*Task requirements*
What you return must be the data below, word for word, without any images.

*Data to process*
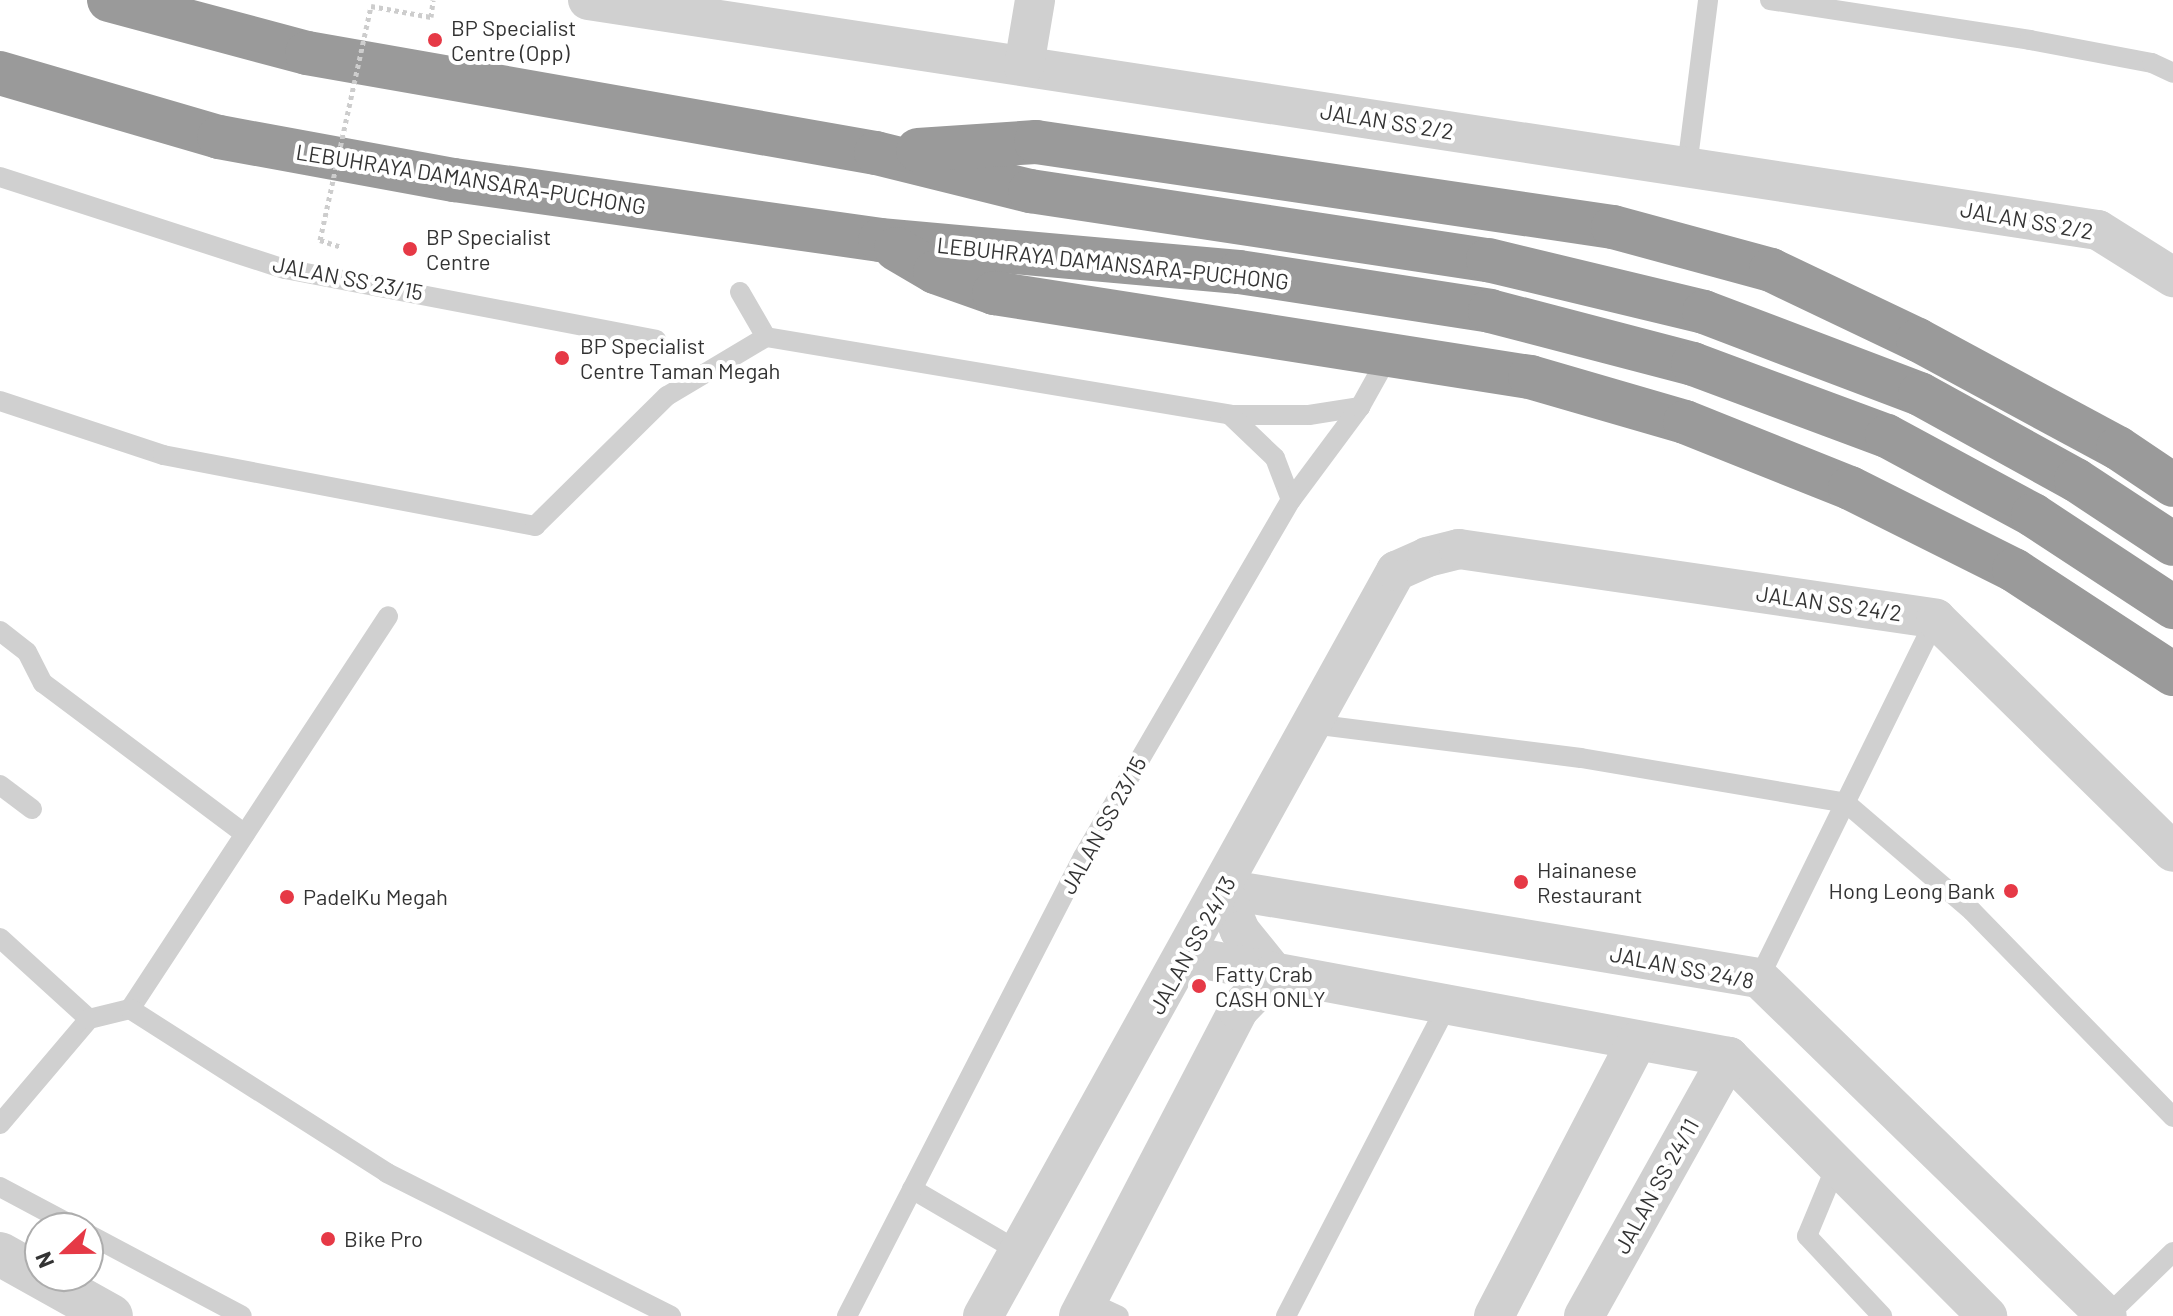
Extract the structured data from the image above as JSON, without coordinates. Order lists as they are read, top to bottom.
{
  "streets": {
    "highway": ["LEBUHRAYA DAMANSARA–PUCHONG"],
    "street": [
      "JALAN SS 2/2",
      "JALAN SS 24/2",
      "JALAN SS 24/13",
      "JALAN SS 24/8",
      "JALAN SS 24/11"
    ],
    "lane": ["JALAN SS 23/15"]
  },
  "crossings": [
    ["JALAN SS 24/2", "JALAN SS 24/13"],
    ["JALAN SS 24/13", "JALAN SS 24/8"]
  ],
  "places": [
    "BP Specialist Centre (Opp)",
    "BP Specialist Centre",
    "BP Specialist Centre Taman Megah",
    "Hainanese Restaurant",
    "Hong Leong Bank",
    "PadelKu Megah",
    "Fatty Crab CASH ONLY",
    "Bike Pro"
  ],
  "north": "left"
}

*Your response*
Extract the structured data from the image above as JSON, without coordinates. Order lists as they are read, top to bottom.
{
  "streets": {
    "highway": ["LEBUHRAYA DAMANSARA–PUCHONG"],
    "street": [
      "JALAN SS 2/2",
      "JALAN SS 24/2",
      "JALAN SS 24/13",
      "JALAN SS 24/8",
      "JALAN SS 24/11"
    ],
    "lane": ["JALAN SS 23/15"]
  },
  "crossings": [
    ["JALAN SS 24/2", "JALAN SS 24/13"],
    ["JALAN SS 24/13", "JALAN SS 24/8"]
  ],
  "places": [
    "BP Specialist Centre (Opp)",
    "BP Specialist Centre",
    "BP Specialist Centre Taman Megah",
    "Hainanese Restaurant",
    "Hong Leong Bank",
    "PadelKu Megah",
    "Fatty Crab CASH ONLY",
    "Bike Pro"
  ],
  "north": "left"
}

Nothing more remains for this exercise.